The friends had been inseparable since grade school. In their last year of high school, Maggie had become pregnant and shortly thereafter suffered a painful miscarriage. Paralyzed by shame and sadness, Maggie was unable to share her grief with her friends. Instead, she withdrew completely. The friends were deeply hurt, but they refused to let her go. They kept calling, kept wanting a relationship. Slowly Maggie began to share her pain with them and they rebuilt their shattered friendship.
“There is nothing as whole as a broken heart,” said the Kotsker Rebbe. It was in healing the brokenness of their relationship that made the friends so close. And it was clinging to the heart-break within Maggie that allowed them to build a relationship so strong that it could last a lifetime. This healing of past hurts is the process of tshuva, continually moving closer to one another and to the world by living by our values.

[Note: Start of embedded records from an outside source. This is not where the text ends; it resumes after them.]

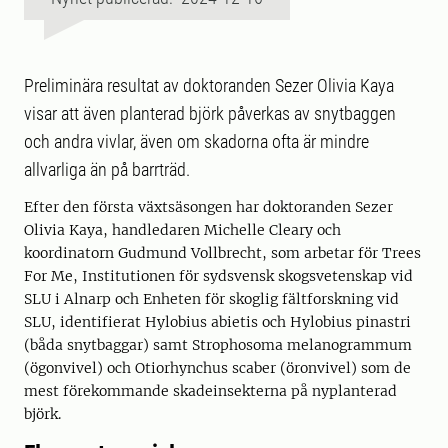
Preliminära resultat av doktoranden Sezer Olivia Kaya
visar att även planterad björk påverkas av snytbaggen
och andra vivlar, även om skadorna ofta är mindre
allvarliga än på barrträd.
Efter den första växtsäsongen har doktoranden Sezer
Olivia Kaya, handledaren Michelle Cleary och
koordinatorn Gudmund Vollbrecht, som arbetar för Trees
For Me, Institutionen för sydsvensk skogsvetenskap vid
SLU i Alnarp och Enheten för skoglig fältforskning vid
SLU, identifierat Hylobius abietis och Hylobius pinastri
(båda snytbaggar) samt Strophosoma melanogrammum
(ögonvivel) och Otiorhynchus scaber (öronvivel) som de
mest förekommande skadeinsekterna på nyplanterad
björk.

This Shabbat is one of the special weeks of nechemta, comfort, that follow Tisha b’Av, the primary day of communal Jewish mourning. Tisha b’Av marks some of the most profound moments of loss in Jewish history, such as the destruction of the Temples in ancient Jerusalem and the subsequent violent displacement of our people.
It would be tempting to forget the pain and grief that Tisha b’Av marks and obscure the moments of shattering within our Jewish past, just as Maggie, as a young woman, was drawn to hide her brokenness. Yet, it is in the creation of holy spaces, where we can share and name our grief, that the possibility of healing begins. These weeks of nechemta following Tisha b’Av lead directly to the High Holidays when we draw nearer to one another through tshuva. The healing of the High Holidays is most possible when we first allow our hearts to break in grief on Tisha b’Av.

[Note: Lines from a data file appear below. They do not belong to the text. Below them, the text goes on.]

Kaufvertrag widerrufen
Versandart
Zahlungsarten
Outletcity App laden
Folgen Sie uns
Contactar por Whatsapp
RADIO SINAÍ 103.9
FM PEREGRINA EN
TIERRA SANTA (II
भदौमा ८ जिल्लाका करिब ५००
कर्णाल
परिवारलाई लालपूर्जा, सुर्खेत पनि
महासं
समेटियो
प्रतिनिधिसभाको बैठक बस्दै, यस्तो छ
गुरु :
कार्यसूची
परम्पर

This week we read Parashat Eikev. In this portion, Moses speaks to the people and reminds them of all the suffering that they experienced on their journey out of Egypt and the way that their relationship with the Divine was shattered over and over again. We read: “Remember, don’t forget, how you brought on the Eternal One’s anger in the wilderness. From the day you left Egypt until you came to this place you have been fighting against the Eternal One.”

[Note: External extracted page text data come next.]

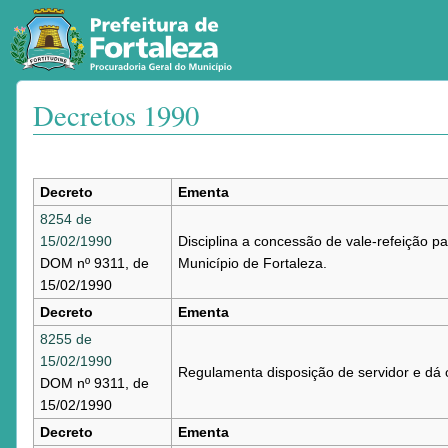
Decretos 1990
Ir para:
navegação
,
pesquisa
Decreto
Ementa
8254 de
15/02/1990
Disciplina a concessão de vale-refeição pa
DOM nº 9311, de
Município de Fortaleza.
15/02/1990
Decreto
Ementa
8255 de
15/02/1990
Regulamenta disposição de servidor e dá o
DOM nº 9311, de
15/02/1990
Decreto
Ementa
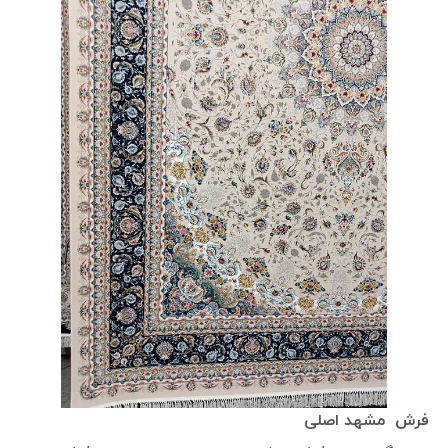
فرش مشهد اصلی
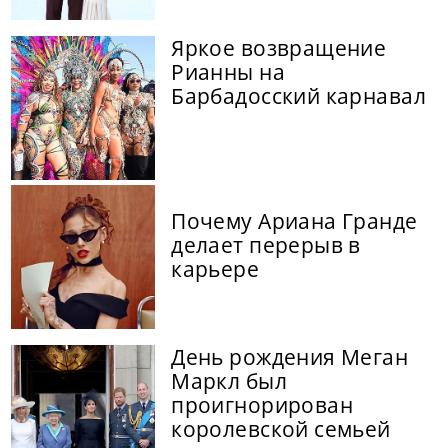
Яркое возвращение
Рианны на
Барбадосский карнавал
Почему Ариана Гранде
делает перерыв в
карьере
День рождения Меган
Маркл был
проигнорирован
королевской семьей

Why is Moses reminding them of this history? It seems like on the eve of entering the Promised Land it would be tempting to try to forget. However, as I learned from Maggie, if we don’t first grieve over our losses and acknowledge our broken relations, we cannot begin to heal. The people could only start anew in the Promised Land after naming the pain that brought them there, they could only rebuild their connection with the Divine after recognizing the damage that had been done in that relationship along the way.
Today’s planet has also been shaped by a history of suffering and by damaged relationships. In early May a cyclone hit Burma leaving nearly 150,000 people dead or missing and one million homeless. This latest natural disaster reminds us that the impact of disasters is not just about nature. It is deeply entrenched in inequality and broken relationships—violence, war, global racism and an imbalance of wealth – that lay the foundations for tragedy and disaster. Professor Martin Espada said in the wake of Hurricane Katrina, “We tend to think of natural disasters as somehow evenhanded, as somehow random. Yet it has always been thus: Poor people are in danger. It is dangerous to be poor. It is dangerous to be black. It is dangerous to be Latino.”
It feels overwhelming to discuss this reality, all the more so to allow ourselves to grieve over the state of the world. But tshuva, true repair, begins only when we acknowledge the impact of shattered human relations on the life of this planet. This week, as we read Parashat Eikev, may we publicly name all the brokenness of our world in our holiest places—in our homes, our synagogues and our streets—so that our tears can begin to bring healing and the true wholeness of a broken heart.